Among the pleas for mercy and dark forebodings comes a brief chink of light in the ‘Tuba Mirum’ brass fanfare – a moment sampled by Take That in 1995 in their No. 1 hit ‘Never Forget’.
Blood and thunder:
Gabriel Fauré Requiem in D minor (1890)
Verdi’s hell-and-damnation Requiem centres on the Dies Irae; Fauré leaves it out entirely. No surprise, given that this is the handiwork of a composer who, describing death as ‘a joyful deliverance’, said his aim was ‘to stray away from the established path after all those years accompanying funerals’ and even told a friend that he composed it ‘for pleasure… if I may be permitted to say so!’
The Frenchman tinkered no end with his Requiem between first setting pen to paper in 1887 and producing the final version for soloists, choir and symphony orchestra in 1900. It was performed at his own funeral in 1924, and moments such as the soprano’s beatific ‘Pie Jesu’ remain as popular as ever 100 years on.
Blood and thunder:
Herbert Howells
Requiem (1932)
What prompts a composer to write a Requiem? Specific commissions aside, in some instances the loss of a loved one provides the impetus – Brahms, for instance, began his shortly after his mother died. It was largely believed that Howells composed his Requiem in response to the death of his nine-year-old son Michael… until recent research showed that the work predated that tragedy.
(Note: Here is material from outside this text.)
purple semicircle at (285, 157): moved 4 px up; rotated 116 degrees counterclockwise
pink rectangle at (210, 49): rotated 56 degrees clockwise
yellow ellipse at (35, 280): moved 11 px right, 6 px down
Combining Latin and English texts from the Psalms and the Latin Mass, the 20-minute work creates its sense of contemplative stillness by means of unaccompanied four-part choir plus two soloists – a world away from Berlioz’s and Verdi’s aural assaults by percussion and brass.
Blood and thunder:
Maurice Duruflé
Requiem (1947)
Long before even Dufay and Ockeghem came on the scene, the Mass of the Dead enjoyed a musical existence in the form of Gregorian chant. It is these chants that form the bedrock of Duruflé’s Requiem, their melodies heard clearly yet wrapped up in the French composer’s own distinctive harmonic language.
Like Fauré, Duruflé chose to omit the Dies Irae from his Requiem which, notwithstanding the impassioned ‘Pie Jesu’ mezzo solo, has a similarly acquiescent feel. Scored for either organ or orchestral accompaniment, it is the Requiem with the least likely (and most controversial) genesis – Duruflé initially set to work on it in 1941 in response to a well-funded competition set up by the collaborationist Vichy regime.
Blood and thunder:
Benjamin Britten
War Requiem (1962)
Never one to refrain from throwing a hissy fit, Britten approached the premiere of his War Requiem at the new Coventry Cathedral in May 1962 by taking issue with the chorus, the orchestra, the chamber ensemble, the concert programme notes, the cathedral’s clergy… and the building itself. He also thought little of the performance, though the work proved an instant hit both with the critics and those listening in on the radio.
Large-scale in terms of both length and performing forces – soloists, chorus and orchestra, plus a separate chamber orchestra and boys’ choir – the War Requiem broke new ground by interspersing the sections of the Latin Mass with poetry by Wilfred Owen, killed in the last days of World War I. And for all those vast forces on stage, moments such as ‘Strange Meeting’, sung by tenor and baritone soloists, are equally intimate and poignant.